A statement issued to the Sentinel by Rob Stokes, NSW Minister for Planning and Public Spaces, noted the big challenges of sea-level rise.
“If we could start from scratch, we certainly wouldn’t allow residential development along parts of our coast. We’ve established the coastal management framework and flood-prone land package to make sensitive and sensible decisions about future development in coastal and flood affected areas.”
Unfortunately, they seem to be on their own – the federal government does not appear particularly interested in helping.
When asked specifically about this issue, a spokesperson for the Hon Sussan Ley MP, the federal Environment Minister, simply told the Sentinel, “States, territories and local governments have responsibility for most on-ground coastal adaptation action.”
Of course, storm damage and rising sea levels impact more than just those immediately at the beach front.

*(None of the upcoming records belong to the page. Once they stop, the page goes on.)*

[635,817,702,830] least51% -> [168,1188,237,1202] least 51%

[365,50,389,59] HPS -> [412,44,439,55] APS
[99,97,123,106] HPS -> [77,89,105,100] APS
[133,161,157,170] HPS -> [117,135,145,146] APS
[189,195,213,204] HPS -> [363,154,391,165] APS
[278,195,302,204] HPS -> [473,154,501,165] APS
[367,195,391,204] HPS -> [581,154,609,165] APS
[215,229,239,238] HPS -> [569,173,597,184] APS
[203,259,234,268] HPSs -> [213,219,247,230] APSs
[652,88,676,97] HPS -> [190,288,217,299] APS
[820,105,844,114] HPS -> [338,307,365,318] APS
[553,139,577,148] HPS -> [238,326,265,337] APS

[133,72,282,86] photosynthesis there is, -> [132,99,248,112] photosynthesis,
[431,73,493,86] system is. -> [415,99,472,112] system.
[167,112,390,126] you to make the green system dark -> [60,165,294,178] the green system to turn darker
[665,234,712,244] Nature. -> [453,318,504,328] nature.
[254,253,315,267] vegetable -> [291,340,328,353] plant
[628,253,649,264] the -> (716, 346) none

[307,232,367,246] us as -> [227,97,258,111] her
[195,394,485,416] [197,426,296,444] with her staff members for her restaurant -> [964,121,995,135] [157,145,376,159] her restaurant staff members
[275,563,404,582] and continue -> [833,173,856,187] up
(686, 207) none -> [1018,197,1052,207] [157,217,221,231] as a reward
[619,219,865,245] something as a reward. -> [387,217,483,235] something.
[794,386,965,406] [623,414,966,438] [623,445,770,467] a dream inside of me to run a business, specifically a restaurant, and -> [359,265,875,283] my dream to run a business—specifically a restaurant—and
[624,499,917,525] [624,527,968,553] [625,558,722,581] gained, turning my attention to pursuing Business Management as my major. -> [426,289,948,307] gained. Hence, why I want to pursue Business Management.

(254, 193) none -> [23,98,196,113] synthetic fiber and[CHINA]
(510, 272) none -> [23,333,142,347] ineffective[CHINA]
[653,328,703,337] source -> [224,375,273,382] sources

Projections available on the website Coastal Risk Australia show significant encroachments on land from rising sea levels in the Inner West by 2100, including parts of Alexandria, Marrickville and Haberfield. Perhaps more obviously, areas around Sydney Airport and the Cooks River at Wolli Creek will be significantly impacted without protection.
Professor Allan says, “Obviously anywhere on the coast, anywhere on any river – where it’s flat or low-lying [is at risk of flooding]. That whole Alexandria area, the ground water is very close to the surface.”
And issues such as the submergence of coastal stormwater outlets under rising sea levels, will add to the stress on old infrastructure.
A postgraduate director in landscape architecture at UTS, Professor Allan has worked on projects incorporating water sensitive urban design, including Victoria Park in Zetland – using landscape such as green space as a natural “buffer” for hazards like flooding.
She says, “There are solutions but it takes a huge shift in the way the government thinks about the way they develop suburbs in the city. How they do urban development. It feels like they know what to do – but there are so many constraints, political constraints that prevent them from doing it.”
The City of Sydney Council, at least, seem pretty confident they have the situation in hand. Proactively addressing the impact of climate change is a key priority – including improving drainage. Sydney Lord Mayor Clover Moore cites that between 2016 and 2018, they worked with Sydney Water to build a $140 million, 2.4km trunk drain below Green Square – which takes in storm water and directs it to Botany Bay.
Moore says she calls it, “Our ‘sexy drain’ because although it isn’t as visible or beautiful as the nearby Green Square Library or our new aquatic centre, it has been just as transformational.”
She also says there will be “mitigation measures, against rising sea levels, into future parks and capital works programs”. Interestingly, however, she says Council’s floodplain management plans have considered sea level changes and found “minimal” impact on flood levels during storm events.
A drowned world
Nevertheless, for many low-lying coastal communities around Australia – including Sydney – climate change is going to force a massive rethink on planning and infrastructure. And, hopefully, a concomitant injection of sorely-needed money.
“Sea walls, the buy backs, the nourishment, it’s all very expensive, [needing] state and particularly federal government support,” says Professor Short. “And you need a consistent policy that would ideally be applied Australia wide.
“But every state has a different policy – different approaches – there’s a total absence of federal initiative and support, in terms of dealing with the coast and the impacts of climate change.”
As with all other climate change issues, time will tell if there’s any will to take decisive action – and may do so in devastating fashion.
Richie Black is the deputy editor of the Sydney Sentinel.